▶ **REQUIRED WORK**
Write out the entries below word for word, starting with the first line and ending with the line that contains "Dot at: (271, 329)". Include that line.

▶ **EXTRACTED RECORDS**
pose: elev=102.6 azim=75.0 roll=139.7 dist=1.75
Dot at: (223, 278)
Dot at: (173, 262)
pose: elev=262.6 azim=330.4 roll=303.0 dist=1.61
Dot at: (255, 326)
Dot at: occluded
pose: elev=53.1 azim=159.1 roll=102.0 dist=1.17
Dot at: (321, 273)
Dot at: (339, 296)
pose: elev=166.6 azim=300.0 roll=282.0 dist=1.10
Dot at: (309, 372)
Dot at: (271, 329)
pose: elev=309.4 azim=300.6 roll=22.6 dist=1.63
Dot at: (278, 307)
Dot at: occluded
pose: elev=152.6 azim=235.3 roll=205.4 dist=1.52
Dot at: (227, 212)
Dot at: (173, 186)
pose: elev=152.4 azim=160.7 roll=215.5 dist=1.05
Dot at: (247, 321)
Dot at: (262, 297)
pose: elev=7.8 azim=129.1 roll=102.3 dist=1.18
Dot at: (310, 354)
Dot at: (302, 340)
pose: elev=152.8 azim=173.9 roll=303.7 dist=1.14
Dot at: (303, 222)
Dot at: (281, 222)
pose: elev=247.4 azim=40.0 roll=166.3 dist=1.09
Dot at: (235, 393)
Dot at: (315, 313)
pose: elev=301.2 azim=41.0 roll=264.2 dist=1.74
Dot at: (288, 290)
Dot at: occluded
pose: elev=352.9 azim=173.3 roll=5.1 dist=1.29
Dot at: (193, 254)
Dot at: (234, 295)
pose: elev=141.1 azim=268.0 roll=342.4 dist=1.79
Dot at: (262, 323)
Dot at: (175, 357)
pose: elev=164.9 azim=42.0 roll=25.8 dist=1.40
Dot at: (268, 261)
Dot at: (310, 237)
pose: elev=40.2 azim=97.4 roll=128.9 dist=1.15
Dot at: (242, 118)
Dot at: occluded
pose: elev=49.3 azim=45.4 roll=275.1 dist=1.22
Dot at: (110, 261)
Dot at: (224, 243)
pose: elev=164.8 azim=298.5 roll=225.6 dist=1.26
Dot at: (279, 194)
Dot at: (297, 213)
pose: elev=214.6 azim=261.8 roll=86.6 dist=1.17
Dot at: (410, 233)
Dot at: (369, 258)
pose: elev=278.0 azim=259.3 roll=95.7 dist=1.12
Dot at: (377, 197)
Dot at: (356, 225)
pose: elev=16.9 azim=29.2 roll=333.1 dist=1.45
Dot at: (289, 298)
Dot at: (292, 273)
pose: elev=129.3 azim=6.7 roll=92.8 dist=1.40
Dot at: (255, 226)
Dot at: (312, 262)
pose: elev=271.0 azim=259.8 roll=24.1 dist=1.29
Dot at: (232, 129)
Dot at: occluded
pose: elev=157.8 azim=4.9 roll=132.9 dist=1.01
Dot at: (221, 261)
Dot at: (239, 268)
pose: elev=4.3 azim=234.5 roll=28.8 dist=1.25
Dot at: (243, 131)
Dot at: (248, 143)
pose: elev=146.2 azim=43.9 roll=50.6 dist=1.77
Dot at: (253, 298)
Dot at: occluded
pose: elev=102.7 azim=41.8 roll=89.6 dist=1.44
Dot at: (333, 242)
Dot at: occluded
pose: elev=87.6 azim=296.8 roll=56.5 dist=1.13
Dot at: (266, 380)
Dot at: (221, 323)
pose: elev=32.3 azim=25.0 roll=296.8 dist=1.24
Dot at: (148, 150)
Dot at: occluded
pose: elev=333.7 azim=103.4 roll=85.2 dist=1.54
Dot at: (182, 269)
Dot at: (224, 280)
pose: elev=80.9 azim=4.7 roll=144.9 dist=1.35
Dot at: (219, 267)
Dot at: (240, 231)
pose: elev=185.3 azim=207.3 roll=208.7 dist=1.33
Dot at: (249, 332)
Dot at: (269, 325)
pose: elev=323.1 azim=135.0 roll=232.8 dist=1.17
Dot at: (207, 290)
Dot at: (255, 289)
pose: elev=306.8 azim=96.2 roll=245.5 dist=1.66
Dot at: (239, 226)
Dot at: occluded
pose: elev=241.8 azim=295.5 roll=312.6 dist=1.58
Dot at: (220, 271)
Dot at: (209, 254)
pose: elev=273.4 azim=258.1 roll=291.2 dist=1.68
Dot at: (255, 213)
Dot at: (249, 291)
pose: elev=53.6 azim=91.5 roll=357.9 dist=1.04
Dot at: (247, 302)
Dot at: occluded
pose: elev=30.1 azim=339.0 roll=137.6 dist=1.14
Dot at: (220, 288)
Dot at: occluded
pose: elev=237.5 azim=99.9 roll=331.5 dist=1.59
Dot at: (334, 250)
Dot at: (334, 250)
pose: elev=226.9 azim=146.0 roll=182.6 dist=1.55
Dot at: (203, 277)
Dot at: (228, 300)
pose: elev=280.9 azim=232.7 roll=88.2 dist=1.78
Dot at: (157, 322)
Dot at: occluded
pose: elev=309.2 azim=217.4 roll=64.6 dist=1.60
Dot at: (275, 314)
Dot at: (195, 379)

▶ **ANSWER IN FULL**
pose: elev=102.6 azim=75.0 roll=139.7 dist=1.75
Dot at: (223, 278)
Dot at: (173, 262)
pose: elev=262.6 azim=330.4 roll=303.0 dist=1.61
Dot at: (255, 326)
Dot at: occluded
pose: elev=53.1 azim=159.1 roll=102.0 dist=1.17
Dot at: (321, 273)
Dot at: (339, 296)
pose: elev=166.6 azim=300.0 roll=282.0 dist=1.10
Dot at: (309, 372)
Dot at: (271, 329)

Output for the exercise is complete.